The study volunteers had been quite active, normally clocking about 10,000 steps daily. Bowden Davies said most of this was just from daily activity, rather than structured exercise. She said they usually participate in no more than two hours of structured exercise weekly.

The researchers asked the volunteers to cut their activity drastically. They dropped an average of just over 100 minutes a day, the researchers said.

After two weeks of couch potato life, the study volunteers underwent a battery of testing. These results were compared to findings measured when the study started.

Bowden Davies said cardiorespiratory fitness levels dropped by 4% in just two weeks.

Waist circumference rose by nearly one-third of an inch. Liver fat increased by 0.2%. Total body fat went up by 0.5%. Insulin resistance increased and triglyceride (a type of blood fat) levels went up slightly.

Fourteen days after resuming activity, these measures all bounced back, the investigators found.

"Even subtle increases in activity can have a positive effect on health. Moving more and breaking up sedentary activity is encouraged," Bowden Davies added.

Dr. John Osborne, an American Heart Association spokesman, said this was a very interesting, and somewhat surprising, study. The findings validate advice he gives his patients. "If you can be a shark or a turtle, be a shark -- always moving. This study showed you can lose the benefits of exercise very quickly, but the good news is that when they became sharks again, all the benefits came right back."

Another expert who reviewed the study, Dr. Edmund Giegerich, chief of endocrinology and vice chairman of medicine at NewYork-Presbyterian Brooklyn Methodist Hospital in New York City, was also somewhat surprised by the magnitude of changes that happened in just two weeks.

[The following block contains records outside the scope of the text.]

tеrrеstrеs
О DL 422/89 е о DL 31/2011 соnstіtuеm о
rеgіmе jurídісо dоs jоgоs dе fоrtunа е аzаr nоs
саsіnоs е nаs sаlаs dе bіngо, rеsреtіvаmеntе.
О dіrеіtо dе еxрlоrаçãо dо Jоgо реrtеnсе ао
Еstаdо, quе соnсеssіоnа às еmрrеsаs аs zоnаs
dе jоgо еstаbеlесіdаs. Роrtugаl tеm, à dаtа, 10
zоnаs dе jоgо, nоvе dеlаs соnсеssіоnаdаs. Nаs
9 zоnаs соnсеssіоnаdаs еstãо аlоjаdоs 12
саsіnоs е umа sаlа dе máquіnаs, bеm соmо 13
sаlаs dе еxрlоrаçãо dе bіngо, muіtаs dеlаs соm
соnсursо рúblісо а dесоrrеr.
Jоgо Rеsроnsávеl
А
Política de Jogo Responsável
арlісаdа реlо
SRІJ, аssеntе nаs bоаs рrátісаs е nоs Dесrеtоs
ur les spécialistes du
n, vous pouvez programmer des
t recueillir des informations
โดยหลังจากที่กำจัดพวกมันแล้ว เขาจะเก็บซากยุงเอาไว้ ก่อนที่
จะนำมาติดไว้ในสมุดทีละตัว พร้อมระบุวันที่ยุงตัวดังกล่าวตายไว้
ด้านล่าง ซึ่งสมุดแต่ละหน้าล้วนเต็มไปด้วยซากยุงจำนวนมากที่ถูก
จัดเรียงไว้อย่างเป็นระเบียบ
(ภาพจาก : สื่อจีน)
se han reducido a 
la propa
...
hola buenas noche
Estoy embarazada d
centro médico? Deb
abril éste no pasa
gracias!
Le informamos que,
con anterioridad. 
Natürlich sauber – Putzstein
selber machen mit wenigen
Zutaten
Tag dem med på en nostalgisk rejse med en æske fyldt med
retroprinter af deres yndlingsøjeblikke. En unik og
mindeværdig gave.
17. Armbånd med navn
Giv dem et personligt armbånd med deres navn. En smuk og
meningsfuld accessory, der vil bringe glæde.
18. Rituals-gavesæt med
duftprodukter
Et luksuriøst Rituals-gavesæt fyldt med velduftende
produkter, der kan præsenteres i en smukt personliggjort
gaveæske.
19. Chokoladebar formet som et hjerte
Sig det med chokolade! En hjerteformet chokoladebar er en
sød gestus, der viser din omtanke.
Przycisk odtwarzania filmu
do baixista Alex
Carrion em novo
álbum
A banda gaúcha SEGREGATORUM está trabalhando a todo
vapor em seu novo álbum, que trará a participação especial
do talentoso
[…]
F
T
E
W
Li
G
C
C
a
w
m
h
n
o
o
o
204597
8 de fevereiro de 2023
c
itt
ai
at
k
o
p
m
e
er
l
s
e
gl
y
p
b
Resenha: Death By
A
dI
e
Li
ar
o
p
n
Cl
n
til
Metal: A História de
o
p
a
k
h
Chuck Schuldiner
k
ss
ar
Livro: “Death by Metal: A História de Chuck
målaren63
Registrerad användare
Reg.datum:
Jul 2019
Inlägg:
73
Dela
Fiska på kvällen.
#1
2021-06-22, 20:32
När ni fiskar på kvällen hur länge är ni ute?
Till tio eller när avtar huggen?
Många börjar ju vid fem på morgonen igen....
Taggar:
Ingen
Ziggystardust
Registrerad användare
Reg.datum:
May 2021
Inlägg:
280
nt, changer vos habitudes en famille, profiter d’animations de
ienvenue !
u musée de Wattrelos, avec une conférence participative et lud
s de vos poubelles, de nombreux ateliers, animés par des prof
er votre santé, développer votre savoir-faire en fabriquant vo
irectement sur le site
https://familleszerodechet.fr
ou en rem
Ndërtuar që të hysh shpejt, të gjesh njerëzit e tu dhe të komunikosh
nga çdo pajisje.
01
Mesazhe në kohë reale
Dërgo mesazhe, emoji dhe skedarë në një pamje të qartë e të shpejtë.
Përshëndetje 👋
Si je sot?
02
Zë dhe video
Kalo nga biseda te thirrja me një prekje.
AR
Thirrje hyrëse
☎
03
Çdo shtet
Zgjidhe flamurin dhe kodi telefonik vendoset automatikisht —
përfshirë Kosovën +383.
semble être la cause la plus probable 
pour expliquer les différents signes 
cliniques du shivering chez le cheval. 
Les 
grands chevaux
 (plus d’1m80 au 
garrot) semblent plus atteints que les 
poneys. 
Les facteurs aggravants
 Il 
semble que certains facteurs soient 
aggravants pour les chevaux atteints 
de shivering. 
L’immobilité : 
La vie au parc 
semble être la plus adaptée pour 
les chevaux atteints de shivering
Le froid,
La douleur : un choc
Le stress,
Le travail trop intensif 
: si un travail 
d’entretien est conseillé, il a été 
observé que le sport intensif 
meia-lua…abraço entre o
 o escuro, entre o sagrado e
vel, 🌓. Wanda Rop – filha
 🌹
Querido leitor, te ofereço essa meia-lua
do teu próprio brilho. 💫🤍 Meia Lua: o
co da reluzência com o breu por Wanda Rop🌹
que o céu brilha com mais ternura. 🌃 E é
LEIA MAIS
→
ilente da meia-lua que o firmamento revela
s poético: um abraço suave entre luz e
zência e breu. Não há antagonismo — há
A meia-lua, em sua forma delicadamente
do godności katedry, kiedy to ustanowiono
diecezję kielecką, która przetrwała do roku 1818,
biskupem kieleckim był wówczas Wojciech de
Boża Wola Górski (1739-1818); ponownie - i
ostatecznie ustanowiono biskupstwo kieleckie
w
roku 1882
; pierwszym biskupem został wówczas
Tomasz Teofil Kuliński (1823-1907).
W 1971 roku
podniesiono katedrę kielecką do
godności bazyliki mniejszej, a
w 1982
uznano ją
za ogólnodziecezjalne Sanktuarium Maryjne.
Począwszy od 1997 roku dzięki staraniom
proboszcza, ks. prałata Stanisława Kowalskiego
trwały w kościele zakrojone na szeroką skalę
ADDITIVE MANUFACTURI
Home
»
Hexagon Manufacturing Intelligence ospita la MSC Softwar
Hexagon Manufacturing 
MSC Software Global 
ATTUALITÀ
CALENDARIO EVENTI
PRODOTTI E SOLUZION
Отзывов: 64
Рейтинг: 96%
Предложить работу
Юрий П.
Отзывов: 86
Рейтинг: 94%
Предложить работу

Giegerich said the study confirms how important it is to stay active.

"Going from being sedentary to more active can help a great deal in preventing the onset of type 2 diabetes. Just try to be more active. You'll feel better, and if you're trying to lose weight, it can help a little. You don't have to run a marathon. Walking is fine. Just get up and get moving," he advised.

Both experts pointed out that the study was small, and in a larger group, the findings might be different. The study was also only done for a short period of time.

Bowden Davies, Osborne and Giegerich all suspect that if people who are at a lower fitness level stop almost all of their activity that the results might even be worse.

The study was presented Wednesday at the European Association for the Study of Diabetes meeting, in Barcelona. Findings presented at meetings are typically viewed as preliminary until they're published in a peer-reviewed journal.